STATED EXERCISE: Copy out every item below word for word, leaving out the pictures.

SUPPLIED ENTRIES:
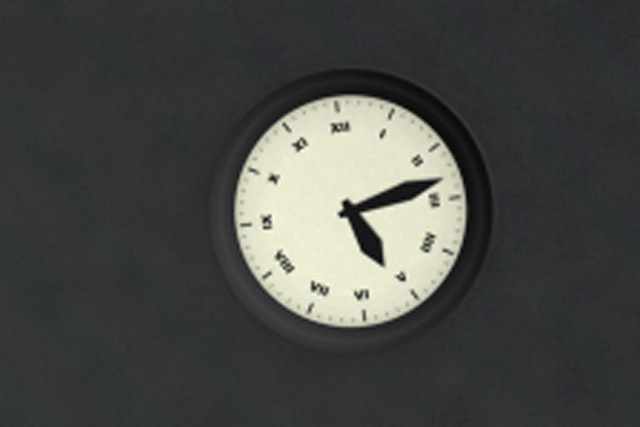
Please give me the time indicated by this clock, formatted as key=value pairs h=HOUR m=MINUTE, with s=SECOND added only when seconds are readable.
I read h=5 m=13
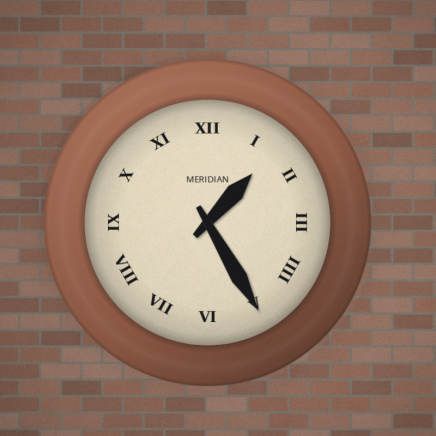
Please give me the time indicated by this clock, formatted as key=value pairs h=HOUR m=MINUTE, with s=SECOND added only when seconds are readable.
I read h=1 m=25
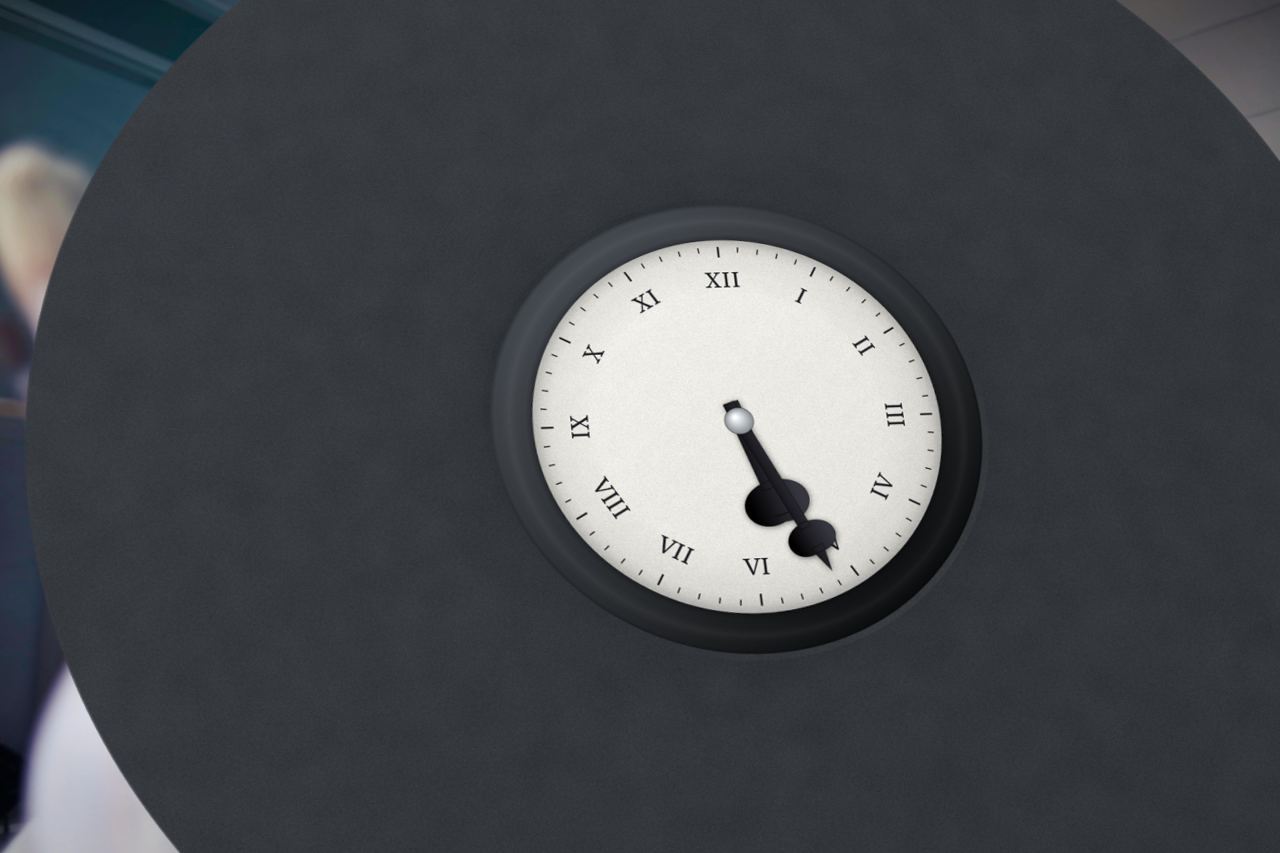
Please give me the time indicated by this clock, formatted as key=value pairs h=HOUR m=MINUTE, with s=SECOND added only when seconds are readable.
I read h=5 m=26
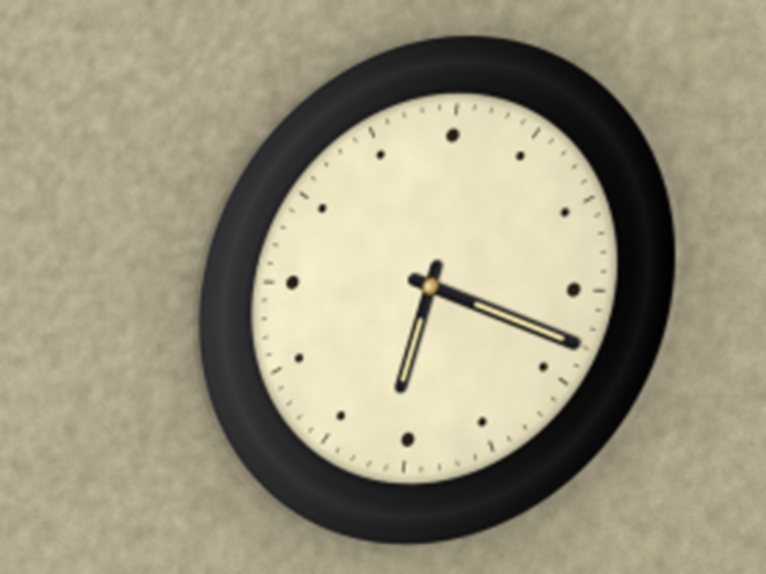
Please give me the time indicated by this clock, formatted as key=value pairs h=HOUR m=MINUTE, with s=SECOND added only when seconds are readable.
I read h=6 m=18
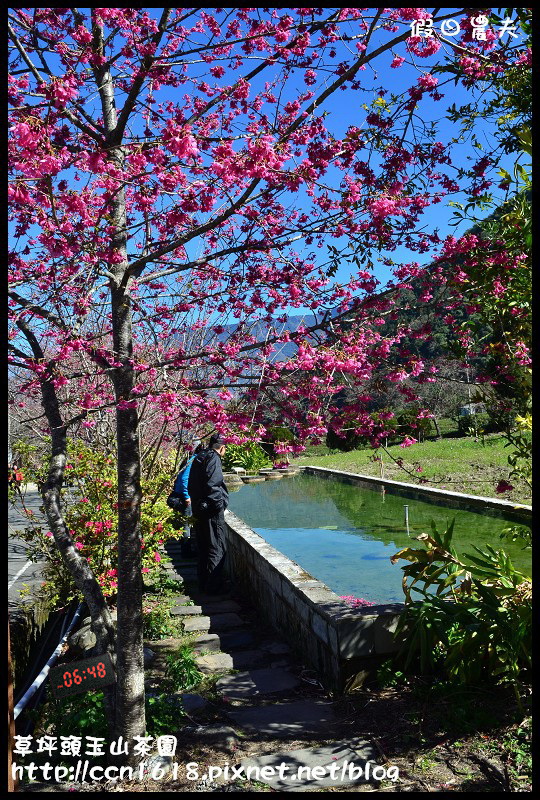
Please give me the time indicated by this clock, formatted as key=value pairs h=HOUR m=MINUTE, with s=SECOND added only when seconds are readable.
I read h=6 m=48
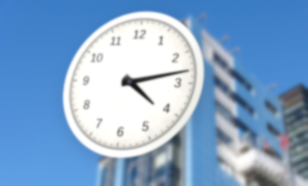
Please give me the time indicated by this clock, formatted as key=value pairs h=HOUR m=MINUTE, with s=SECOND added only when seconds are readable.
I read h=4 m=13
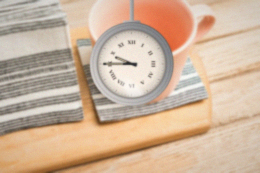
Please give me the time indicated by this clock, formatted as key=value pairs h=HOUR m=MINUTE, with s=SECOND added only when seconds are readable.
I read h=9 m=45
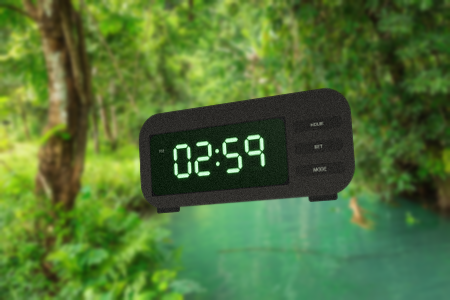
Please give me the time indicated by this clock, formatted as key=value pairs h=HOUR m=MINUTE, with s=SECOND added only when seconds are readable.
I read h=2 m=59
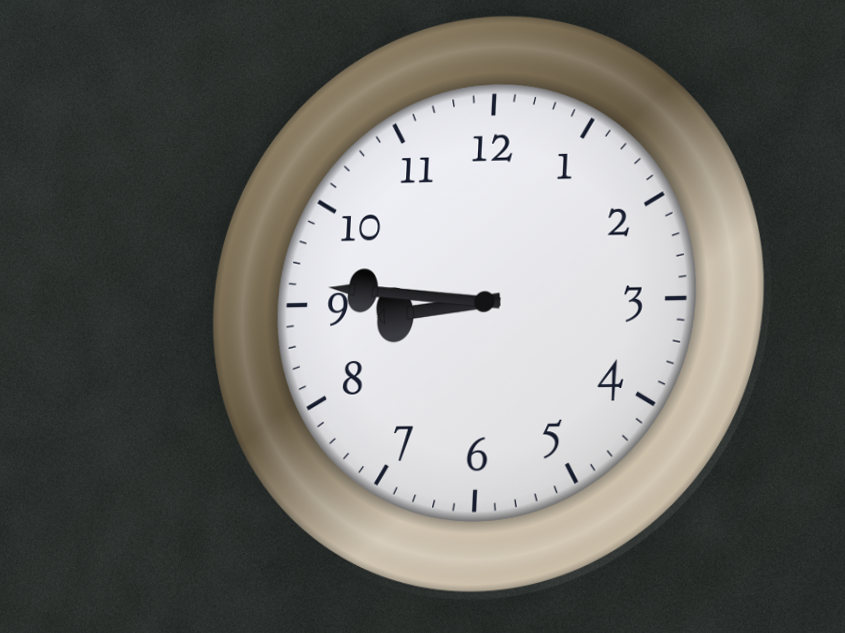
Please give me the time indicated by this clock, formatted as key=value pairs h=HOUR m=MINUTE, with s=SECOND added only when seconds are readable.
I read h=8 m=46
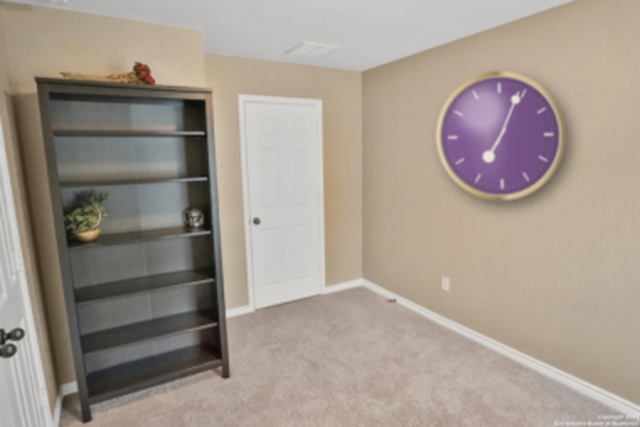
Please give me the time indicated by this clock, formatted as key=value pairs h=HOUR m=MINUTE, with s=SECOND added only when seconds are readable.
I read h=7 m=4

OUTPUT FOR THIS TASK:
Please give me the time indicated by this clock, formatted as key=value pairs h=HOUR m=MINUTE, with s=SECOND added only when seconds are readable.
I read h=5 m=13
Please give me the time indicated by this clock, formatted as key=value pairs h=HOUR m=MINUTE, with s=SECOND added only when seconds are readable.
I read h=1 m=25
Please give me the time indicated by this clock, formatted as key=value pairs h=HOUR m=MINUTE, with s=SECOND added only when seconds are readable.
I read h=5 m=26
Please give me the time indicated by this clock, formatted as key=value pairs h=HOUR m=MINUTE, with s=SECOND added only when seconds are readable.
I read h=6 m=18
Please give me the time indicated by this clock, formatted as key=value pairs h=HOUR m=MINUTE, with s=SECOND added only when seconds are readable.
I read h=6 m=48
Please give me the time indicated by this clock, formatted as key=value pairs h=HOUR m=MINUTE, with s=SECOND added only when seconds are readable.
I read h=4 m=13
Please give me the time indicated by this clock, formatted as key=value pairs h=HOUR m=MINUTE, with s=SECOND added only when seconds are readable.
I read h=9 m=45
Please give me the time indicated by this clock, formatted as key=value pairs h=HOUR m=MINUTE, with s=SECOND added only when seconds are readable.
I read h=2 m=59
Please give me the time indicated by this clock, formatted as key=value pairs h=HOUR m=MINUTE, with s=SECOND added only when seconds are readable.
I read h=8 m=46
Please give me the time indicated by this clock, formatted as key=value pairs h=HOUR m=MINUTE, with s=SECOND added only when seconds are readable.
I read h=7 m=4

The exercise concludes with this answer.